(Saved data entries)
·····
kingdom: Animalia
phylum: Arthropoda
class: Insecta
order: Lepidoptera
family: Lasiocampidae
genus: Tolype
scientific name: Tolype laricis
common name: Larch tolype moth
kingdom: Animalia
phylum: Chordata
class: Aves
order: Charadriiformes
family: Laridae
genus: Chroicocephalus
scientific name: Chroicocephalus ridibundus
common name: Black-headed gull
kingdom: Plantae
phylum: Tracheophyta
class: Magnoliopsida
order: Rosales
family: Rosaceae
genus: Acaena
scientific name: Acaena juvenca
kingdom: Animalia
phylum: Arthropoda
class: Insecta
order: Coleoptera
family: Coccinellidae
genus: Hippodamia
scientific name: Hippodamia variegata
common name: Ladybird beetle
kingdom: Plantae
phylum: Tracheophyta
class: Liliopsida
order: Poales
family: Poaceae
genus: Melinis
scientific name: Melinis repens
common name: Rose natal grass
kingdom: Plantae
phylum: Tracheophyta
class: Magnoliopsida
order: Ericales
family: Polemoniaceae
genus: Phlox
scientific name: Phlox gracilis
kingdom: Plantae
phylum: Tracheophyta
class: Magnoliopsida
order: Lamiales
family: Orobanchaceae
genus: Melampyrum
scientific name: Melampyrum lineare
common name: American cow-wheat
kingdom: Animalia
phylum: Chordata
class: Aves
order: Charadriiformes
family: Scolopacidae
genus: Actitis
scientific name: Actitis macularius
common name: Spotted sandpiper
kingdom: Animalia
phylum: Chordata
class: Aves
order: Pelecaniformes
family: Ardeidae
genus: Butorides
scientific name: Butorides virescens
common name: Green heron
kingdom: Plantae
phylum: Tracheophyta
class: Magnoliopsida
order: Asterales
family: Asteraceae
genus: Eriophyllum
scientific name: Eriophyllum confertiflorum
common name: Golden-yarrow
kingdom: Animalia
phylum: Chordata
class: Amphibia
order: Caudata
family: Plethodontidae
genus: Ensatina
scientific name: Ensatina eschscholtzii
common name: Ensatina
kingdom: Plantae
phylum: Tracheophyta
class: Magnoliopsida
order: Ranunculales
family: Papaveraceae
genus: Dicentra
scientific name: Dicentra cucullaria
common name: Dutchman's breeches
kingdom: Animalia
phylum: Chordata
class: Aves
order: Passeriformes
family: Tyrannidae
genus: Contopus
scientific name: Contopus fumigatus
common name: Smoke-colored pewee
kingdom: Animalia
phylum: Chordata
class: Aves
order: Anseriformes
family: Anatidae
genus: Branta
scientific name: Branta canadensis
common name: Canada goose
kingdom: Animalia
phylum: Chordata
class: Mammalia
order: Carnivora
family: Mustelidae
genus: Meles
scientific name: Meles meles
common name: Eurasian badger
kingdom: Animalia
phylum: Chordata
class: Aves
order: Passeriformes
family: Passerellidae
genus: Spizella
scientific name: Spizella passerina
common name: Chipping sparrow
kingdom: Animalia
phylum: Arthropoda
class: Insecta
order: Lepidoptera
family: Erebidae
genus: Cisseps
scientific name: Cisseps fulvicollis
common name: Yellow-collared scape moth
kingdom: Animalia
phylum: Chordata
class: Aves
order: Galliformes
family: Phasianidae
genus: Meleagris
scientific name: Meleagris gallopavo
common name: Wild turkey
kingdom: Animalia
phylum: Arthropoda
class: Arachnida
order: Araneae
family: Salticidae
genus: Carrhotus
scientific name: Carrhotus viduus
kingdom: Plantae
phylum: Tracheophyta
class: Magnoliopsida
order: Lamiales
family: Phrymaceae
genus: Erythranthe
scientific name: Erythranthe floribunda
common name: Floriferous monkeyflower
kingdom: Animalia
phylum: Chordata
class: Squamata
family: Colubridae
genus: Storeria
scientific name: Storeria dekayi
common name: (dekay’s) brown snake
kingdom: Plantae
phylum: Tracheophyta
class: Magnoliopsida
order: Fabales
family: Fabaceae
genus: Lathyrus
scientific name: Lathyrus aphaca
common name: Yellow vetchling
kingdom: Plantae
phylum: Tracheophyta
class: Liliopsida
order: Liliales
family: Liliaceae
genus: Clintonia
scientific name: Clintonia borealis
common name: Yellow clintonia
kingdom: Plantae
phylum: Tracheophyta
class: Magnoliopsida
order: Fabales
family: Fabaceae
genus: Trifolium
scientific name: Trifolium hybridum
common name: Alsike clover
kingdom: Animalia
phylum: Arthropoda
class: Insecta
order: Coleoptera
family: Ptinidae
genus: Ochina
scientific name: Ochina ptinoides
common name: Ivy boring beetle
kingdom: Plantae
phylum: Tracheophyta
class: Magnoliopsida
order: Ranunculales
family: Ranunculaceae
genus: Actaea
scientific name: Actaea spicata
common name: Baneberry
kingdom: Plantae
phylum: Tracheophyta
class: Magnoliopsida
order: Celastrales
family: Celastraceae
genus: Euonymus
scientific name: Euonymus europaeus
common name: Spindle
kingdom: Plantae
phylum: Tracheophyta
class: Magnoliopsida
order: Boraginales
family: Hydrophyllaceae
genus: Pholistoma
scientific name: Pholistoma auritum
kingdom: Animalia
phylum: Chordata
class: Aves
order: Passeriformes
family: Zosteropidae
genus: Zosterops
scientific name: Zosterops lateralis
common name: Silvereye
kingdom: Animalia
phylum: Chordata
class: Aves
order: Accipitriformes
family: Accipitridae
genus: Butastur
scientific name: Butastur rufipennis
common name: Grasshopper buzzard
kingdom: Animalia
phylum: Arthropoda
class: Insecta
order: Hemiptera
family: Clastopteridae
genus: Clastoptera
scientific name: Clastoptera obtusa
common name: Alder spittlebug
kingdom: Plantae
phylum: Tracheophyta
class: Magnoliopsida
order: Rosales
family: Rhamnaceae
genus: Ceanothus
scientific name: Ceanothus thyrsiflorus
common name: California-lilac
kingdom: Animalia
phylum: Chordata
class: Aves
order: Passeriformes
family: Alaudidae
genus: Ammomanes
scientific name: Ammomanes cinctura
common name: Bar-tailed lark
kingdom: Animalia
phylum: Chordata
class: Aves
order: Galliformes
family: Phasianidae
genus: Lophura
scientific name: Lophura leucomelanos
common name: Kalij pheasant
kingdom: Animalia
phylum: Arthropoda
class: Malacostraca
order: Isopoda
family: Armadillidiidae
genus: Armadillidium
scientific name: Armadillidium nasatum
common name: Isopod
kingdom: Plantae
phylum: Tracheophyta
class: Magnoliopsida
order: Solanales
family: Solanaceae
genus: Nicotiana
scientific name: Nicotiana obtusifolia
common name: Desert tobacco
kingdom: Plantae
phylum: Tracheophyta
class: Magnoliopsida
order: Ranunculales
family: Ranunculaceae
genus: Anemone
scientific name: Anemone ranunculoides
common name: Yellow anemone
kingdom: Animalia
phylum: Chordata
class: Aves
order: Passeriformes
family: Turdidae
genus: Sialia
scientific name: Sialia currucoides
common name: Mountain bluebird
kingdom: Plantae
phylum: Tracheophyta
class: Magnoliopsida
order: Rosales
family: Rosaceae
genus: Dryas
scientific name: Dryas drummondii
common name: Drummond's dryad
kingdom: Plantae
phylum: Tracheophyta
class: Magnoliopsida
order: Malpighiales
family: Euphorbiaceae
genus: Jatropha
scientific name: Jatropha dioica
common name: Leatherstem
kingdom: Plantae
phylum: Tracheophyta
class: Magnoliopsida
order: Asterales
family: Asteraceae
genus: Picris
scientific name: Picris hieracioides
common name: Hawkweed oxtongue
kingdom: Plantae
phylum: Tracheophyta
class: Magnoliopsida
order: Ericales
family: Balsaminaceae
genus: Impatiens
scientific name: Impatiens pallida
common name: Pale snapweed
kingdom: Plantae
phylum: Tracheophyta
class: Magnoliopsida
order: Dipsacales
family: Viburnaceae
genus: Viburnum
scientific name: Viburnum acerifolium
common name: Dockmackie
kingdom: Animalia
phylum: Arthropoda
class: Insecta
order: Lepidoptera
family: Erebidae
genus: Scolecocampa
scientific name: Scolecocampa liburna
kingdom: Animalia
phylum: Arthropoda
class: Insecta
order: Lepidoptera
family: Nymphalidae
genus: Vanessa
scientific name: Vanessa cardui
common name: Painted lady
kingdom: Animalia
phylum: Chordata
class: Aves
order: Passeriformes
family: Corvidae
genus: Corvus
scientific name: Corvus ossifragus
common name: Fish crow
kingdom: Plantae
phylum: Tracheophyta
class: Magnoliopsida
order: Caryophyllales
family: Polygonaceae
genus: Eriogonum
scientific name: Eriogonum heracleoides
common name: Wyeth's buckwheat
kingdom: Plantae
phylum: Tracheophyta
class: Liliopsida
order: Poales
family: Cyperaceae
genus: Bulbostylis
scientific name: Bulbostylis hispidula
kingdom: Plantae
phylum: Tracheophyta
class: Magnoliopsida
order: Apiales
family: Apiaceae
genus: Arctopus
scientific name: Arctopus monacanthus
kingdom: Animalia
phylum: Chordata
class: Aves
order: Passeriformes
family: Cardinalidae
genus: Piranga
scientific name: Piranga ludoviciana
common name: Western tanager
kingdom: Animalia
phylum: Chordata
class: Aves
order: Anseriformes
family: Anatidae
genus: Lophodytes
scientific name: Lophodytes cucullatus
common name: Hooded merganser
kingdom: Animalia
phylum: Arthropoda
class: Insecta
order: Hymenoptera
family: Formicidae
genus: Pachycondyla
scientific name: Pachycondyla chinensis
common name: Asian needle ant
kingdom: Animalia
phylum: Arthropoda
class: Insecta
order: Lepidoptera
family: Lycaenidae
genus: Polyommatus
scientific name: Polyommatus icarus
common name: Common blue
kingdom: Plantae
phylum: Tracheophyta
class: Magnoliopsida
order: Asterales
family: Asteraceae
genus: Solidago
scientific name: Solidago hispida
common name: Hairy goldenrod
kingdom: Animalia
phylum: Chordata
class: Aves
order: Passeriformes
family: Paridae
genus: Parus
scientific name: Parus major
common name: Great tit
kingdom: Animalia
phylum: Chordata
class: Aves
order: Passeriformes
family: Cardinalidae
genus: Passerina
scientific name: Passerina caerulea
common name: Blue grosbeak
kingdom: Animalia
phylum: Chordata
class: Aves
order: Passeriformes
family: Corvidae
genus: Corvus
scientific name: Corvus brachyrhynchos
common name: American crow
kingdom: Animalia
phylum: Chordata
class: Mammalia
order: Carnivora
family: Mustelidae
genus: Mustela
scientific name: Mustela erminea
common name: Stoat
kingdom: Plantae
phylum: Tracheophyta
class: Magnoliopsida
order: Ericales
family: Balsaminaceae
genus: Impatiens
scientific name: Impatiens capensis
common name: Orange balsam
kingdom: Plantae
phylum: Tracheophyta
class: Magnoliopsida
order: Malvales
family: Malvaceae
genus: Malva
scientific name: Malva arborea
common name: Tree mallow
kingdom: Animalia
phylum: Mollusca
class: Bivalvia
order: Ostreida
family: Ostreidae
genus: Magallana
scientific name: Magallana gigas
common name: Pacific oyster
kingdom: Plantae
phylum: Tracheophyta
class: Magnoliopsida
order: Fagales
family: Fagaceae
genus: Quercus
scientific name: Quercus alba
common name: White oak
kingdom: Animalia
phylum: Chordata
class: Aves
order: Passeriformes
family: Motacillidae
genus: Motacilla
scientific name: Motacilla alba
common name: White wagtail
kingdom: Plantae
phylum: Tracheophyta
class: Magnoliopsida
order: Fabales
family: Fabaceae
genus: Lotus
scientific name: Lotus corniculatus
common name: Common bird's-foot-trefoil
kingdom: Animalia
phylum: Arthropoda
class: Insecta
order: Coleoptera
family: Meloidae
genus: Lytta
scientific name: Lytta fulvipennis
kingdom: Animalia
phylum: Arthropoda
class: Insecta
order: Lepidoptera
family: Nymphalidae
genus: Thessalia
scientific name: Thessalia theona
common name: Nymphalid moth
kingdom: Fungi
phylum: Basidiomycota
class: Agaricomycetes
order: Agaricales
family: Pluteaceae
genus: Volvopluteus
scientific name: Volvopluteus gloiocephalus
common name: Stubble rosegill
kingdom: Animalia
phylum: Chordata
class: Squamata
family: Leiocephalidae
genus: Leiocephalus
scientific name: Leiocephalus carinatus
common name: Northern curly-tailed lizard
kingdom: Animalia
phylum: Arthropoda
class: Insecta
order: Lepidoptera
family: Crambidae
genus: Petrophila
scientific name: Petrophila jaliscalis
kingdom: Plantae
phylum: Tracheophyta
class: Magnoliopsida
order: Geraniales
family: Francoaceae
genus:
·····
Arrange every line from the one containing "scientific name: Corvus brachyrhynchos" down to the one containing "scientific name: Quercus alba" as a numbered list, including both of those lines and leaving out any blank lines.

1. scientific name: Corvus brachyrhynchos
2. common name: American crow
3. kingdom: Animalia
4. phylum: Chordata
5. class: Mammalia
6. order: Carnivora
7. family: Mustelidae
8. genus: Mustela
9. scientific name: Mustela erminea
10. common name: Stoat
11. kingdom: Plantae
12. phylum: Tracheophyta
13. class: Magnoliopsida
14. order: Ericales
15. family: Balsaminaceae
16. genus: Impatiens
17. scientific name: Impatiens capensis
18. common name: Orange balsam
19. kingdom: Plantae
20. phylum: Tracheophyta
21. class: Magnoliopsida
22. order: Malvales
23. family: Malvaceae
24. genus: Malva
25. scientific name: Malva arborea
26. common name: Tree mallow
27. kingdom: Animalia
28. phylum: Mollusca
29. class: Bivalvia
30. order: Ostreida
31. family: Ostreidae
32. genus: Magallana
33. scientific name: Magallana gigas
34. common name: Pacific oyster
35. kingdom: Plantae
36. phylum: Tracheophyta
37. class: Magnoliopsida
38. order: Fagales
39. family: Fagaceae
40. genus: Quercus
41. scientific name: Quercus alba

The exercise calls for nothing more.